# Sig Request



## slapshot (May 4, 2007)

First off if I thought I could do a sweet sig Id try not to bug you guys but I suck at this stuff. 

IDK if you can GIF it but if not thats cool.



I would like a few fighters on there in priority order,

Nate Diaz (no offense Nick) If you can find the shot of him flipping off the world and subbing Pellegrino that would be sweet

Keith Jardine dropping chuck.

Mike swick fight stance or W/E.

Gina Carano she had some good kicks against Kedzie.
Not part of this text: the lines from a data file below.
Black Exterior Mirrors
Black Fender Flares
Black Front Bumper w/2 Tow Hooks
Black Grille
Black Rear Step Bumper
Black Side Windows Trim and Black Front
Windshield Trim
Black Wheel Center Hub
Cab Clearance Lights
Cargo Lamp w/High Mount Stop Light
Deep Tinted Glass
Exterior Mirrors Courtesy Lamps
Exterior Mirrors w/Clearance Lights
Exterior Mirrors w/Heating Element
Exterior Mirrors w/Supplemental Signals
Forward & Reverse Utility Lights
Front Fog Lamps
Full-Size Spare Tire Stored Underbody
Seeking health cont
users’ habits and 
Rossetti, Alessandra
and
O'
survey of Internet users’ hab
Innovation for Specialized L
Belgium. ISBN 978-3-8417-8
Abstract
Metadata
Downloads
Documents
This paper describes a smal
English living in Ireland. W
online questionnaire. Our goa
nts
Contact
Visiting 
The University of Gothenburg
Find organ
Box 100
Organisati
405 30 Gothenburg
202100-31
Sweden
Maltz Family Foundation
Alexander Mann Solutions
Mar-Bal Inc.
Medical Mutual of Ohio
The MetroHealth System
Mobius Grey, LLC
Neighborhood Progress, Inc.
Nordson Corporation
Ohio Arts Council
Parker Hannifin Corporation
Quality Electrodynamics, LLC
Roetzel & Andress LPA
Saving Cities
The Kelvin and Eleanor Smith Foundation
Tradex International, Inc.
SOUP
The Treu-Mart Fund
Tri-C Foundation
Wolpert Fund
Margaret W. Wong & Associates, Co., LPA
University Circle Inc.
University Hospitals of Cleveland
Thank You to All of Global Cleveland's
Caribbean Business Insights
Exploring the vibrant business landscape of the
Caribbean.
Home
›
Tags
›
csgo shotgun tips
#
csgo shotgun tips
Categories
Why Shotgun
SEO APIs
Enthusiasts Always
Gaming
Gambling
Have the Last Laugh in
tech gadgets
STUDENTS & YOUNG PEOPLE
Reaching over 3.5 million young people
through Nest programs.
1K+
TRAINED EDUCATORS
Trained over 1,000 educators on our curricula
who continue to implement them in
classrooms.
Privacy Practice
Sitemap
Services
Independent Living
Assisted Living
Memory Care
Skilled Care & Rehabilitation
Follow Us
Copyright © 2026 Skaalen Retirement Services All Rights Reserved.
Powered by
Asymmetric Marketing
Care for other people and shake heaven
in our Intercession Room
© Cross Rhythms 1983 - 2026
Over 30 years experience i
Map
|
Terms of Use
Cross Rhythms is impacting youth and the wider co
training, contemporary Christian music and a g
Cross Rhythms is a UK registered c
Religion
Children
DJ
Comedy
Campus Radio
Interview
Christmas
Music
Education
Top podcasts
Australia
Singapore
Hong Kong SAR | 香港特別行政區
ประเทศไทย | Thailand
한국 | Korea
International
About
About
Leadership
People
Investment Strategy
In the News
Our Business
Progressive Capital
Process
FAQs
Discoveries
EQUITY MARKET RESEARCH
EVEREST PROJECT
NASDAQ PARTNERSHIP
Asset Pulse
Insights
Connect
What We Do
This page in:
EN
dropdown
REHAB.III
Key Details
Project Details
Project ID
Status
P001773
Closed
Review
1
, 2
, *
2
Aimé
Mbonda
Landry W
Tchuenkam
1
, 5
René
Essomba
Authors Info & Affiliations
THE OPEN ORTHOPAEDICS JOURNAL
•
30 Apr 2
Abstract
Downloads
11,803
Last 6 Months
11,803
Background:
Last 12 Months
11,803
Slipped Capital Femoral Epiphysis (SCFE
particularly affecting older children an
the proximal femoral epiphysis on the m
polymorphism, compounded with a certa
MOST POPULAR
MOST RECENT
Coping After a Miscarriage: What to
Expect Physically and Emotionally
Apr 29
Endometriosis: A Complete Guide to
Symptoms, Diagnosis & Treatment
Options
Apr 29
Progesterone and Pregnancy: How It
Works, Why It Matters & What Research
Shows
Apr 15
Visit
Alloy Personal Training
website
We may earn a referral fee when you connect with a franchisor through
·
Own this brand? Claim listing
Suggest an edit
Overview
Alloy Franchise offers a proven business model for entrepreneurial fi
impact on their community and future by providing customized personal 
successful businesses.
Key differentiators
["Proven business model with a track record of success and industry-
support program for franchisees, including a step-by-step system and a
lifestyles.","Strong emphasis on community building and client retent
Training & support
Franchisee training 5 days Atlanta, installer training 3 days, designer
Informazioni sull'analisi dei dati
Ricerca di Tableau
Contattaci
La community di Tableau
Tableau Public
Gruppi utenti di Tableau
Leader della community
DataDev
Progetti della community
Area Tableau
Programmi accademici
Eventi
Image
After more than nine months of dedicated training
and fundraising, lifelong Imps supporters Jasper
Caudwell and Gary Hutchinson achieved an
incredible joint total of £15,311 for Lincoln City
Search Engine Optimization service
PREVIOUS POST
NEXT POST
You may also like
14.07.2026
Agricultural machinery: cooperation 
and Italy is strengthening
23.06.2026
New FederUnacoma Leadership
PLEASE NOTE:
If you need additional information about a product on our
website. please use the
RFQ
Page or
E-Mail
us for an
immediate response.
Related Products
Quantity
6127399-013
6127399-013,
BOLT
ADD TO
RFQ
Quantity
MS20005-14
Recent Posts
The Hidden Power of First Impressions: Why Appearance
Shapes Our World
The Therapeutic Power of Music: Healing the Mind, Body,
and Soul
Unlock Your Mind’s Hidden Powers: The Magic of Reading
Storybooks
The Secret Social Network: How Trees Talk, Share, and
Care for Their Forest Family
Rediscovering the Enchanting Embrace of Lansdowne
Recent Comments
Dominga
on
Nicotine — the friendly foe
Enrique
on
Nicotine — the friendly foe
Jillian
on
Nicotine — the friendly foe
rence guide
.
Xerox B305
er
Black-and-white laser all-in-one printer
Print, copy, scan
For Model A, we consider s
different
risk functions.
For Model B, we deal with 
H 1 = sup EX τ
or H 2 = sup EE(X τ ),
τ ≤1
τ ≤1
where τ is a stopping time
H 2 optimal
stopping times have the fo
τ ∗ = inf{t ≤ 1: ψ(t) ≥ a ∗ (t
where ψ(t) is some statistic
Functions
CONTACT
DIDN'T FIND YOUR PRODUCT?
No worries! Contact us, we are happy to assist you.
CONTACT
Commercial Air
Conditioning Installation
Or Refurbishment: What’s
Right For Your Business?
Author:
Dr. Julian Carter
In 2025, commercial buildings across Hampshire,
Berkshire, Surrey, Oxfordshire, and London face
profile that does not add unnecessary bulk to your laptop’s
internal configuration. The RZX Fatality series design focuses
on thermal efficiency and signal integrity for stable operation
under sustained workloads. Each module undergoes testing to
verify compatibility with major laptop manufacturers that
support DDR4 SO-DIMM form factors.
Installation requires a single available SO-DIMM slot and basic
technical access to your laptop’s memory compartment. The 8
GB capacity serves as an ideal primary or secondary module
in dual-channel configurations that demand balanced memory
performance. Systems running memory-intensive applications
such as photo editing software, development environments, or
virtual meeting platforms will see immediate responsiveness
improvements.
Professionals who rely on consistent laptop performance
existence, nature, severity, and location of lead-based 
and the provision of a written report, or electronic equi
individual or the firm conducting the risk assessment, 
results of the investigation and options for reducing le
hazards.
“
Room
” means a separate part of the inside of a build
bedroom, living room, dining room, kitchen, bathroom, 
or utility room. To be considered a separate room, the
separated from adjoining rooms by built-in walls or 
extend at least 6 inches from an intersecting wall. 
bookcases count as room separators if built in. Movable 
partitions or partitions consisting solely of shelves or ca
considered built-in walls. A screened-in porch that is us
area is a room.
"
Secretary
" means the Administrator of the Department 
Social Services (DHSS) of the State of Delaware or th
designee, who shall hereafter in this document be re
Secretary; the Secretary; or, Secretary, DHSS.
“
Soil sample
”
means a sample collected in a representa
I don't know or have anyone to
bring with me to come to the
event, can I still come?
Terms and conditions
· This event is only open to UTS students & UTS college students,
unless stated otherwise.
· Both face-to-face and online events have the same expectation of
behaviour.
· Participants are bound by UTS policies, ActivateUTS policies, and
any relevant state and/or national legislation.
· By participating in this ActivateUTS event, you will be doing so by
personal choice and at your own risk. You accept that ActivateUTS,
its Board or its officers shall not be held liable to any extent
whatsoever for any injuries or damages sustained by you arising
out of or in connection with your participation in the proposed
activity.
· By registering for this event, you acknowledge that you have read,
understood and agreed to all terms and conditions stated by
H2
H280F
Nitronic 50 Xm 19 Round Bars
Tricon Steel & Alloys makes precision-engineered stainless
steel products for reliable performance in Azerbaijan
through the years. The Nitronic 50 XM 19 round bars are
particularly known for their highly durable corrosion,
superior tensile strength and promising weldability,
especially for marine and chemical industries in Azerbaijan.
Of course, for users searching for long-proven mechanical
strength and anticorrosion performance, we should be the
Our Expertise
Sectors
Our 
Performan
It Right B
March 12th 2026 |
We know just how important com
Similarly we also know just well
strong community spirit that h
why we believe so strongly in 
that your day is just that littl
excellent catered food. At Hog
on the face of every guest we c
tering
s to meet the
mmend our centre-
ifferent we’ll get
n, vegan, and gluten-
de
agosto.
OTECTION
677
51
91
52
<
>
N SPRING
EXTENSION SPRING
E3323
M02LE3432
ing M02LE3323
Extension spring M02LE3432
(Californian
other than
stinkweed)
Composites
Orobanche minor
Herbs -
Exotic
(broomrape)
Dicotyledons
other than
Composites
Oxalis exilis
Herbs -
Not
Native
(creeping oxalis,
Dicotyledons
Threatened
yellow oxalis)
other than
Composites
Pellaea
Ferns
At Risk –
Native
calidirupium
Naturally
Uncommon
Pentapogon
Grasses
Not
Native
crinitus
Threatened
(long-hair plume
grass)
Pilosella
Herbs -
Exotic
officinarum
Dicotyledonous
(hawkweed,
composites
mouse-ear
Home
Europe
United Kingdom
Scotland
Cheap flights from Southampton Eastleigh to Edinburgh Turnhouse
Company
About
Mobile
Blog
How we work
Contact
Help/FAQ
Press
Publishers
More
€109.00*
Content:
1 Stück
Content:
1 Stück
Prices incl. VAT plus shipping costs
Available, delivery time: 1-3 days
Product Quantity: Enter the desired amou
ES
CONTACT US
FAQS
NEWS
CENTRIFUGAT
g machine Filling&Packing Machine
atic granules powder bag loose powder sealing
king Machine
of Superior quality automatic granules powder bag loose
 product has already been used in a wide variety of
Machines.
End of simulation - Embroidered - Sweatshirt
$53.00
Jon Fitch any shot would work.

Id donate 10 bucks to the site for a supper sweet sig, I know people do them for free but I only have video of Carano and the quality is not that great anyway its here. http://www.youtube.com/watch?v=fM4_W93POTQ 
That or Id sponsor a lifetime membership for one person and donate it to the mods to give to a winner of a competition or W/E. 
Anyway let me know

Thanks, 
Slapshot

P.S. I started looking around the showroom and noticed a few people dont have memberships, If you dont have a lifetime membership and I pick your Sig Ill sponsor your membership, If you do have a lifetime membership Ill donate like I said.


----------



## slapshot (May 4, 2007)

Something like "Slapshot's Hotshots" or whatnot I like red but I like a lot of colors, I just want a tough Sig thats original so I dont want to dictate too much. 

Sorry for the lack of info /eek


----------



## plazzman (Mar 29, 2007)

Here's a "shot". Prob won't be the best, but w.e.










PS: If you do for some reason use this, and would still like to donate, I have two good members in mind.


----------



## slapshot (May 4, 2007)

Ill do both if someone comes up with something that blows me away and they have yet to get membership Ill hook em up and all rock this thanks bud that was fast! 

PM me w/the members or whatever way you want to work it out.


----------